▸ **TRY IT**
Give again the line that contains "25%-75% of tumor" and every line after it to the end of the records. Keep them exactly as they are and add nothing.

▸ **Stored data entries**

# # # #

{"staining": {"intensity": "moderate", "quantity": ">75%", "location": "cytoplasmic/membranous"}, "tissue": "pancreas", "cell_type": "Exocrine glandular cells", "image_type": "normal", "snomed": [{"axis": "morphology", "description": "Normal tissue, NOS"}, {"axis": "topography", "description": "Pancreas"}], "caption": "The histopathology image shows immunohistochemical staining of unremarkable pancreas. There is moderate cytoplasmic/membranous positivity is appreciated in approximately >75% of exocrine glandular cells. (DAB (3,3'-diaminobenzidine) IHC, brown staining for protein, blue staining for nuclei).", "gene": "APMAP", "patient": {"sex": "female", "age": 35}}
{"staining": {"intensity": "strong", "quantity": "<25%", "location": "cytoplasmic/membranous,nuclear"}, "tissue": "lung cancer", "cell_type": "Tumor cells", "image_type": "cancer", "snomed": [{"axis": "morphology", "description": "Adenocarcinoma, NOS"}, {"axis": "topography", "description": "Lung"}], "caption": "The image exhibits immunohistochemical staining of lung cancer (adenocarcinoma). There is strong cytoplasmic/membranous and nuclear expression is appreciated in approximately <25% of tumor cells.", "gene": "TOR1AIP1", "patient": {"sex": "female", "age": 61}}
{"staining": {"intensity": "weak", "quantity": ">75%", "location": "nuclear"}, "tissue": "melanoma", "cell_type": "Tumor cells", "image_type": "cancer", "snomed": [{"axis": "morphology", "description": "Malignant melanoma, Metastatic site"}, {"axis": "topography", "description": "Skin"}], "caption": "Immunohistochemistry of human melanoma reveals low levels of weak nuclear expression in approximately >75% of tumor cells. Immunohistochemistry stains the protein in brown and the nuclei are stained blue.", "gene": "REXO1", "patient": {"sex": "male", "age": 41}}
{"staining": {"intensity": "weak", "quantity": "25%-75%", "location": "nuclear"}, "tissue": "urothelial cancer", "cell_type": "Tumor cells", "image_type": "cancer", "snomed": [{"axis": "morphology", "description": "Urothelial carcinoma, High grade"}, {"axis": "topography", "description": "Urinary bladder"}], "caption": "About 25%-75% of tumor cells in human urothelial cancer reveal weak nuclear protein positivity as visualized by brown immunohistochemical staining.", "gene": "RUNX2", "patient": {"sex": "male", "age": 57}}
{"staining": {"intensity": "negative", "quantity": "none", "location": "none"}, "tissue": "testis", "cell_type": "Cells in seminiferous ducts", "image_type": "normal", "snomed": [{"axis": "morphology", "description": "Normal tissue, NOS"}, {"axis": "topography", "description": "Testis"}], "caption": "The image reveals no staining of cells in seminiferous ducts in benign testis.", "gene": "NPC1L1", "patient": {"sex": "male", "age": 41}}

# # # #

▸ **TASK SOLUTION**
{"staining": {"intensity": "weak", "quantity": "25%-75%", "location": "nuclear"}, "tissue": "urothelial cancer", "cell_type": "Tumor cells", "image_type": "cancer", "snomed": [{"axis": "morphology", "description": "Urothelial carcinoma, High grade"}, {"axis": "topography", "description": "Urinary bladder"}], "caption": "About 25%-75% of tumor cells in human urothelial cancer reveal weak nuclear protein positivity as visualized by brown immunohistochemical staining.", "gene": "RUNX2", "patient": {"sex": "male", "age": 57}}
{"staining": {"intensity": "negative", "quantity": "none", "location": "none"}, "tissue": "testis", "cell_type": "Cells in seminiferous ducts", "image_type": "normal", "snomed": [{"axis": "morphology", "description": "Normal tissue, NOS"}, {"axis": "topography", "description": "Testis"}], "caption": "The image reveals no staining of cells in seminiferous ducts in benign testis.", "gene": "NPC1L1", "patient": {"sex": "male", "age": 41}}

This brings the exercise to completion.